Q: Is it wrong or unfair to remind a teen that while independence is great and you the parent are encouraging it, you, the parent, are paying for everything, or close to everything, so the teen has an obligation to at least listen to your views? I realize that this comes close to imposing an unchosen ‘duty’ on the teen’s part. On the other hand, it is (usually) the case that the teen is not paying for much, if anything.
A: What parents of teens should NOT do is lecture the teen that, “I take care of you, I gave you food and shelter, so you owe me.” Children do not ask to be born. They come into the world because of the choice the parents make to have them — and raise them. Helpless children are entitled to have food, shelter and a rational, nurturing environment that fosters intellectual growth. The rest is up to the child-turned-adult, starting in young adulthood (i.e. the teenage years). The teenager is in the wrong when he or she claims entitlement to the nicest things money can buy — that is, things that are desired but not needed to live. The parent, first of all, might not be able to afford them; even if the parent can afford something the teen wants, but does not actually need, the parent is not obliged to buy it. A sports car or a designer label, or the very latest iPod, are not entitlements. If the parent is able and willing to provide some of these optional things, then fine — but even then it should not be presented as an entitlement. It should be presented as, “I love you and I can afford to buy this for you; so I’m doing it.”

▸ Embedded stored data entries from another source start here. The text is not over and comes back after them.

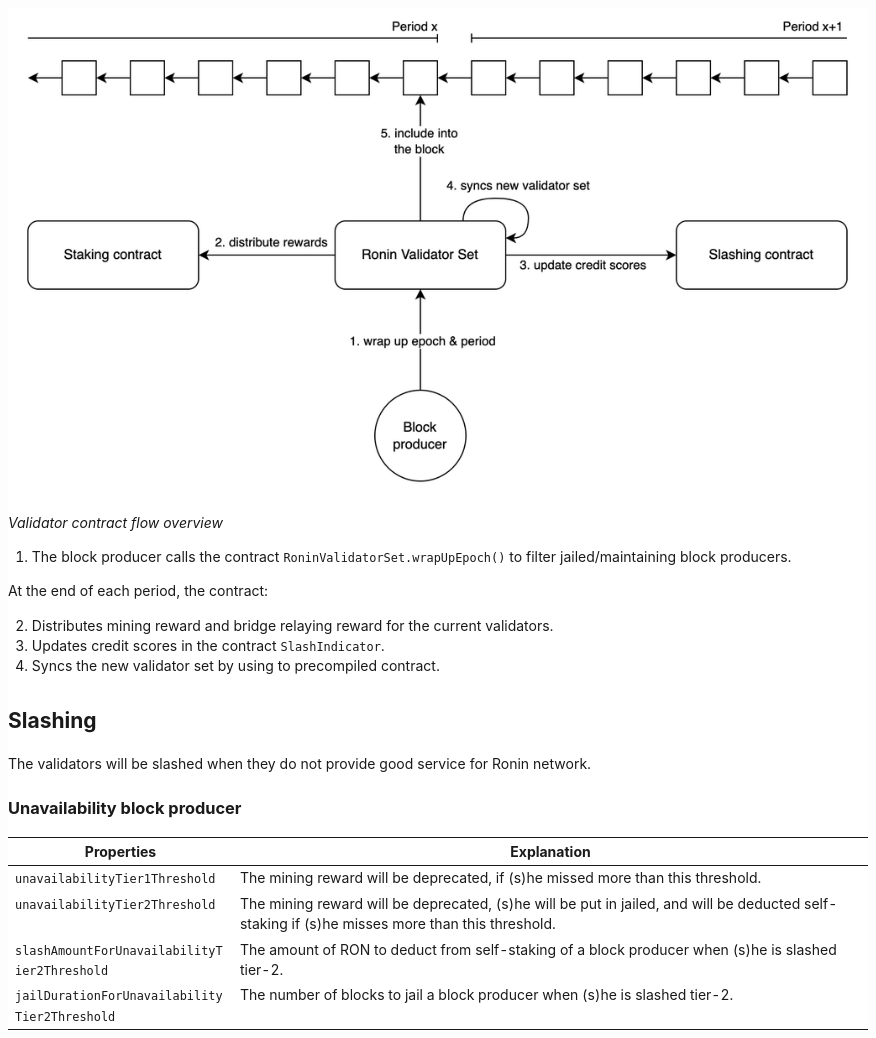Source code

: ![image](./assets/Validator%20Contract%20Overview.png)

_Validator contract flow overview_

1. The block producer calls the contract `RoninValidatorSet.wrapUpEpoch()` to filter jailed/maintaining block producers.

At the end of each period, the contract:

2. Distributes mining reward and bridge relaying reward for the current validators.
3. Updates credit scores in the contract `SlashIndicator`.
4. Syncs the new validator set by using to precompiled contract.

## Slashing

The validators will be slashed when they do not provide good service for Ronin network.

### Unavailability block producer

| Properties                                    | Explanation                                                                                                                                    |
| --------------------------------------------- | ---------------------------------------------------------------------------------------------------------------------------------------------- |
| `unavailabilityTier1Threshold`                | The mining reward will be deprecated, if (s)he missed more than this threshold.                                                                |
| `unavailabilityTier2Threshold`                | The mining reward will be deprecated, (s)he will be put in jailed, and will be deducted self-staking if (s)he misses more than this threshold. |
| `slashAmountForUnavailabilityTier2Threshold`  | The amount of RON to deduct from self-staking of a block producer when (s)he is slashed tier-2.                                                |
| `jailDurationForUnavailabilityTier2Threshold` | The number of blocks to jail a block producer when (s)he is slashed tier-2.                                                                    |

In order to be rational about this issue, parents must objectively distinguish between “want” and “need.” The teenager may claim that a “want” is actually a “need.” The parent must be prepared to inform the teenager that he or she is wrong. This won’t make the parent popular, but it will make for a more realistic and less entitled-feeling young adult. Unfortunately, many parents of teens do not take this approach. That’s why America has become a society filled with too many adults who feel entitled to whatever they want, a society headed by a politician and his band of thugs hell-bent on destroying our economic system in order to perpetuate this delusion for another few years. The parents who refuse to cave in, and who dare to treat their young adult children as if they are exactly that — young ADULTS — are among the unsung heroes of our society, with respect to family relations.